## TASK DIRECTIONS
Write out all the records exactly, and keep any images out.

[Stored data entries]

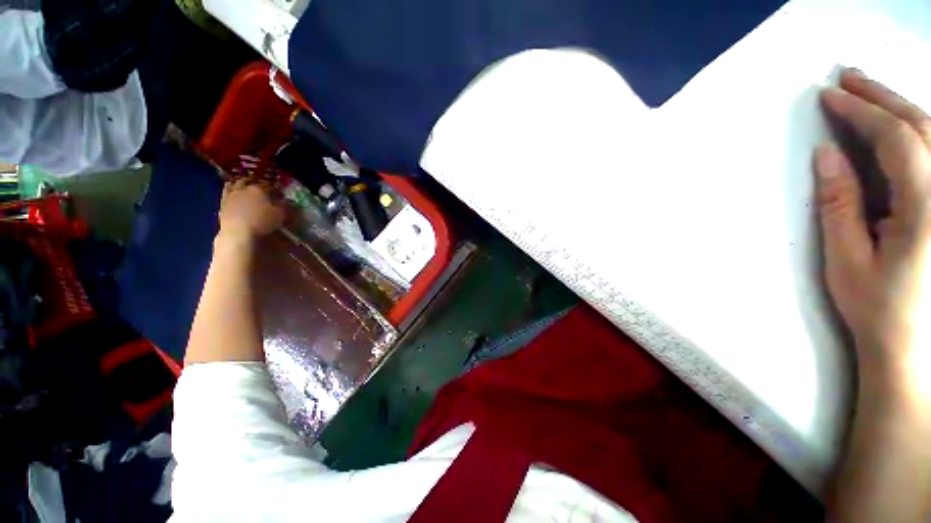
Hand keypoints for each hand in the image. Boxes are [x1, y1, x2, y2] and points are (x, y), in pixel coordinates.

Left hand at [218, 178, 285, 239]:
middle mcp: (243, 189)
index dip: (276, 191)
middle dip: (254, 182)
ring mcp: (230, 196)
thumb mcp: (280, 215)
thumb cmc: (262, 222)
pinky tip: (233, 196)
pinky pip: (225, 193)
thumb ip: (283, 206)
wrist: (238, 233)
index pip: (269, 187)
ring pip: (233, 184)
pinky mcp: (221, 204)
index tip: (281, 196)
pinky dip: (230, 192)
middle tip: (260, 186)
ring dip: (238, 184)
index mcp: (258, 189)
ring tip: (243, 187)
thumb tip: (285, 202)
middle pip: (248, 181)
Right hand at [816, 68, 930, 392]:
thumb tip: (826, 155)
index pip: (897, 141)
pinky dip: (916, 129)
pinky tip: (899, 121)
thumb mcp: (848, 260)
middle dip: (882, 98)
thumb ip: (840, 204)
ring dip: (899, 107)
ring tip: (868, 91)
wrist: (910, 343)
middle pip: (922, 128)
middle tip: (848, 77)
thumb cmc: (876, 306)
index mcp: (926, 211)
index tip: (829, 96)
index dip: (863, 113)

## WRITTEN SOLUTION
Hand keypoints for each hand in the image. Boxes are [x1, y1, x2, y2] and points are (x, y), in pixel coordinates.

Left hand at [218, 178, 285, 239]:
middle mcp: (243, 189)
index dip: (276, 191)
middle dip: (254, 182)
ring mcp: (230, 196)
thumb mcp: (280, 215)
thumb cmc: (262, 222)
pinky tip: (233, 196)
pinky pip: (225, 193)
thumb ip: (283, 206)
wrist: (238, 233)
index pip: (269, 187)
ring pip: (233, 184)
pinky mcp: (221, 204)
index tip: (281, 196)
pinky dip: (230, 192)
middle tip: (260, 186)
ring dip: (238, 184)
index mcp: (258, 189)
ring tip: (243, 187)
thumb tip: (285, 202)
middle pip: (248, 181)
Right hand at [816, 68, 930, 392]:
thumb tip: (826, 155)
index pip: (897, 141)
pinky dip: (916, 129)
pinky tip: (899, 121)
thumb mcp: (848, 260)
middle dip: (882, 98)
thumb ip: (840, 204)
ring dip: (899, 107)
ring tip: (868, 91)
wrist: (910, 343)
middle pip: (922, 128)
middle tip: (848, 77)
thumb cmc: (876, 306)
index mcp: (926, 211)
index tip: (829, 96)
index dip: (863, 113)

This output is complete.